Something bad happened over the weekend to one of my student clients. Her face is unusually shuttered, eyes down, monosyllabic answers to my questions, denials that anything more than a “fight” happened at home.

She's in 4th grade, and has been through this before and knows what to say and what not to say. Her eyes beg for rescue and, at the same time, are resigned as one of Seligman's dogs in a cage, shocked again and again into silence.

I do the visual check of all extremities for bruises. I tell her I'm concerned, I'm going to call home and find out more about what happened, talk to mom and see how I can help.
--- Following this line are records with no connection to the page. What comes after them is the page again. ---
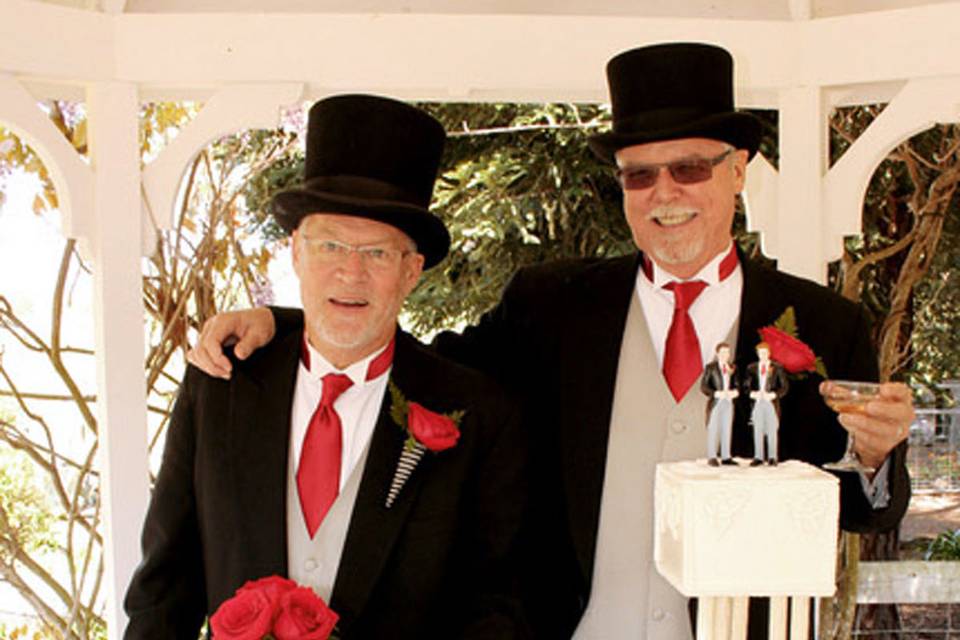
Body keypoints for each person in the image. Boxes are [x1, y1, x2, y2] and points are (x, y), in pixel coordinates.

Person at [188, 44, 915, 639]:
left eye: (690, 167)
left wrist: (874, 457)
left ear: (737, 170)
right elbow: (415, 365)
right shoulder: (552, 305)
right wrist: (292, 327)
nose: (665, 194)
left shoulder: (823, 326)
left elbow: (862, 509)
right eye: (639, 174)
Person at [124, 95, 529, 639]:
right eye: (331, 245)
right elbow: (164, 590)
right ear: (295, 251)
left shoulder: (478, 417)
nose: (350, 273)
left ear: (412, 271)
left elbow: (495, 610)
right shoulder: (221, 384)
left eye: (378, 255)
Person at [746, 341, 789, 465]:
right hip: (758, 402)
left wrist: (774, 394)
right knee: (757, 428)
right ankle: (758, 456)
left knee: (772, 429)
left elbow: (784, 386)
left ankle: (772, 456)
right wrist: (752, 394)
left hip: (771, 402)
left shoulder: (777, 368)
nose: (763, 355)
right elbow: (746, 386)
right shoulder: (752, 368)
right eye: (760, 353)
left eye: (765, 353)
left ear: (769, 353)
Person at [701, 341, 739, 466]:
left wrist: (735, 392)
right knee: (713, 428)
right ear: (717, 354)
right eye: (722, 352)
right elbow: (704, 387)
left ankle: (726, 456)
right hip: (716, 402)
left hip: (728, 402)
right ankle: (712, 456)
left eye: (727, 352)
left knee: (726, 428)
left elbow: (737, 384)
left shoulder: (732, 367)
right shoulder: (710, 368)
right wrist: (715, 393)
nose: (725, 355)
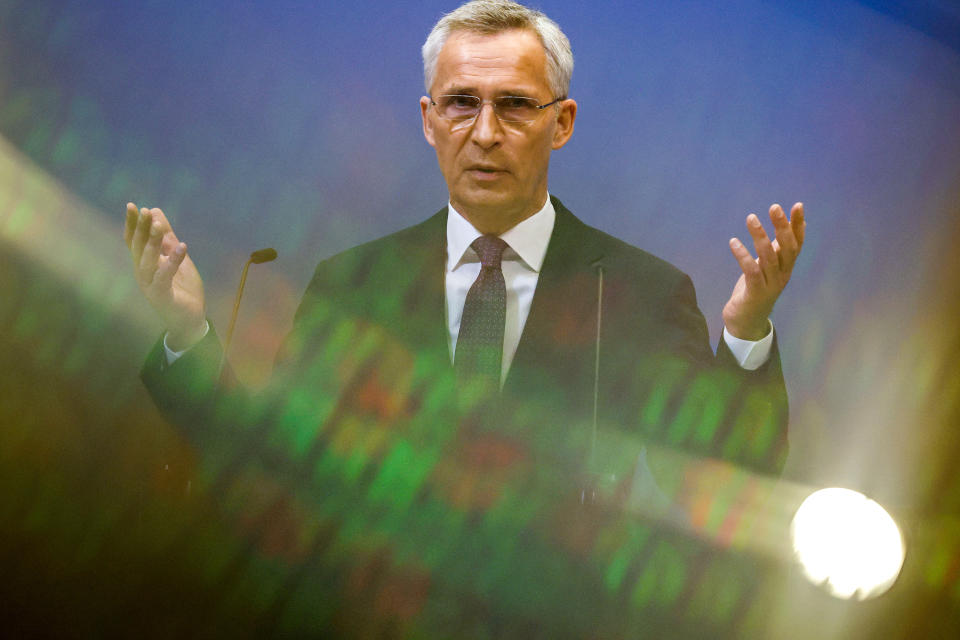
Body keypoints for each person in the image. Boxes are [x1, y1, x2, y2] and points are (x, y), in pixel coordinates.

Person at [123, 1, 804, 635]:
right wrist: (189, 334)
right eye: (460, 104)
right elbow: (274, 465)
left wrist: (745, 333)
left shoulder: (640, 292)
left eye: (513, 105)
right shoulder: (355, 283)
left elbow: (724, 475)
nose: (484, 133)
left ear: (561, 123)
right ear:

Then comes the animation, the frantic tears:

“No! No! I'll get in trouble! I have my backpack packed and I'm just going to run away if he hits me!”

“Did he hit you this time?”

“No. But he might.” Eyes skittering away.

I have nothing to go on, not enough to make a call to an already-overwhelmed agency that I know by now only responds to actual blood and bruising. I send her back to class with a granola bar. My own stomach is churning.

Later in the day the other counselor calls me. The younger sister, a kindergartner and not yet conditioned to the cage, has spilled the beans on the beating she got over the weekend. She wants to know if I agree we should call.

“Yes! Yes!” I say. “Yes!”

So we do. The hounds of “the system” are loosed.

I wish I thought they had some teeth.

I want to hit something.

Instead I take a brisk walk in my ever-present exercise shoes and do some breathing exercises. Tell myself the usual: I'm just one person, I do my part, I have to trust the system, I have to trust God to take care of these children.

But I have no confidence anything much will happen. I've been here before, I've made the call before, and years later I'm still comforting the same kid with a granola bar.

This is why Lei, my main character, exists. Nothing tees her off like child abuse. She doesn't take a walk and do breathing exercises about it, either. She hunts 'em down and drags 'em in. She puts the fear in them that they put in others. She makes the cycle of abuse stop by stopping the abuser.

As for me, the only punching I do is a few phone numbers. But maybe it will be enough this time.